Not only does study after study contradict its claim that community cats are disproportionately suffering; not only does study after study show that community cats pose little risk to humans (and that such a risk virtually disappears with a rabies vaccine which is already part of every legitimate TNR program), but its embrace of jingoistic and xenophobic language about “native” and “non-native” animals is anathema to both ethics and science and has given rise to worldwide campaigns of extermination, including Australia’s planned five year genocide of two million cats.

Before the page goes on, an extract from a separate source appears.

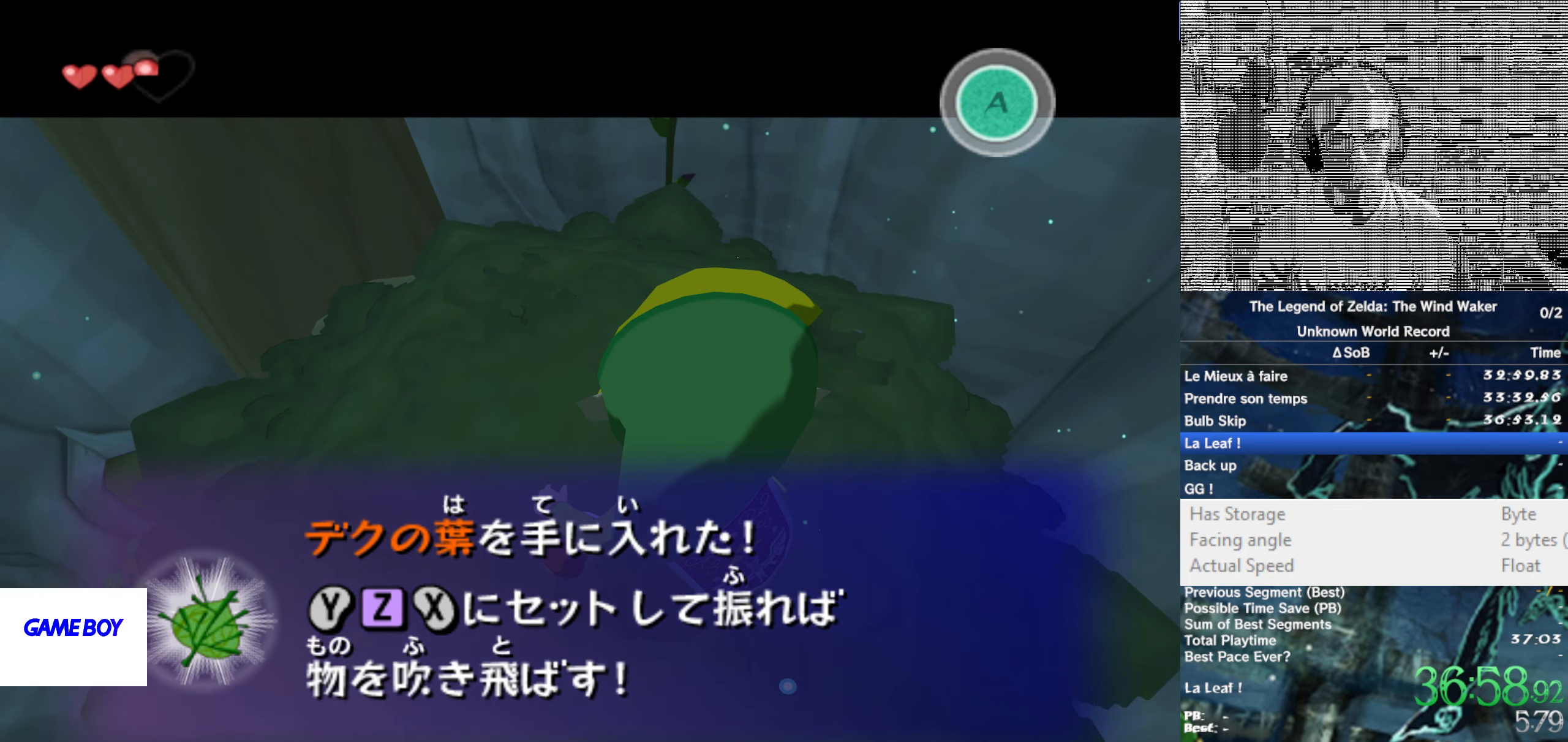
{"buttons": [], "left_stick": "center", "right_stick": "center", "button_events": [[50, "A", "down"], [83, "B", "up"], [150, "A", "up"]]}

“Non-native” and “invasive species” are terms that have entered the lexicon of popular culture and become pejorative, inspiring unwarranted fear, knee-jerk suspicion, and a lack of thoughtfulness and moral consideration. They are language of intolerance, based on an idea we have thoroughly rejected in our treatment of our fellow human beings — that the value of a living being can be reduced merely to its place of ancestral origin. When the AVMA uses these words, repeats them and pays lip service to their perceived implication that we must revere the familiar and disdain the foreign, they should not only be ashamed to do so, but realize that they are opening the floodgates of expression to our darker natures and our most base instincts — impulses which have been responsible for the most regrettable moments in human history.

As if that is not bad enough, the new policy also calls on governments to prohibit the feeding of community cats unless they have been sterilized, a crime against compassion. And it further calls on all “owned” cats to be locked indoors, regardless of circumstances such as the relative safety of the community and despite the fact that studies show that cats who are not allowed to go outdoors show significantly more behavior problems than cats who are. Moreover, the vast majority of epidemiologic studies identify indoor-only policies as a significant risk factor for a variety of health problems that impact cats. That doesn’t mean that cats cannot be happy and healthy indoors; only that every “owned” cat should not have to be confined.

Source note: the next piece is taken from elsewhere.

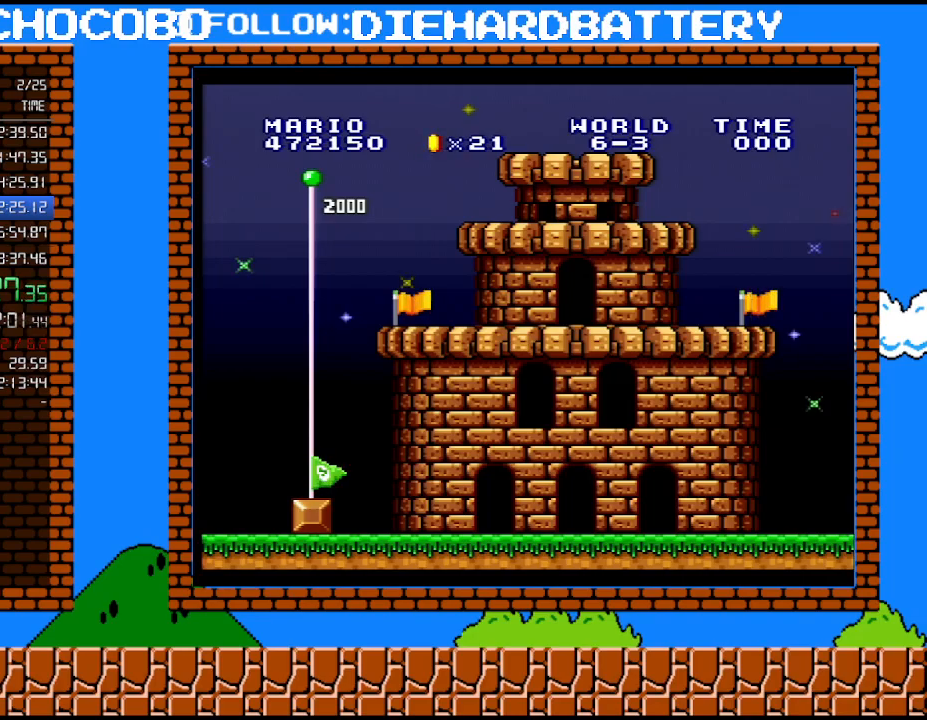
Gameplay with a controller (Nintendo layout); each line is a JSON object with the inputs held at the frame after it. "events" lists button and stick changes between this image and that frame as [ms after this image, input, new state], when the widget could be followed in between. Not read: L3 R3.
{"buttons": ["DPAD_RIGHT"], "events": [[367, "B", "down"], [367, "DPAD_RIGHT", "down"], [433, "B", "up"]]}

If this is “cat friendly,” what does it mean to be anti-cat?

Its passive-aggressive and even overtly hostile statements and calls for criminalizing compassion notwithstanding, it did “embrace” TNR. But doing so is not surprising. Remaining neutral risked consigning the AVMA to oblivion on this issue as the last three decades have seen the meteoric rise in acceptance of TNR by animal shelters, health departments, and local governments. Indeed, in terms of effectiveness in reducing numbers, impounds, deaths, and animal control costs, TNR is effectively beyond controversy or comment, except in the most regressive circles. The AVMA simply had no choice. But more importantly, it was demanded by its prime directive: profits. Quite simply, TNR makes money for its members. And to the AVMA, money isn’t everything. It’s the only thing.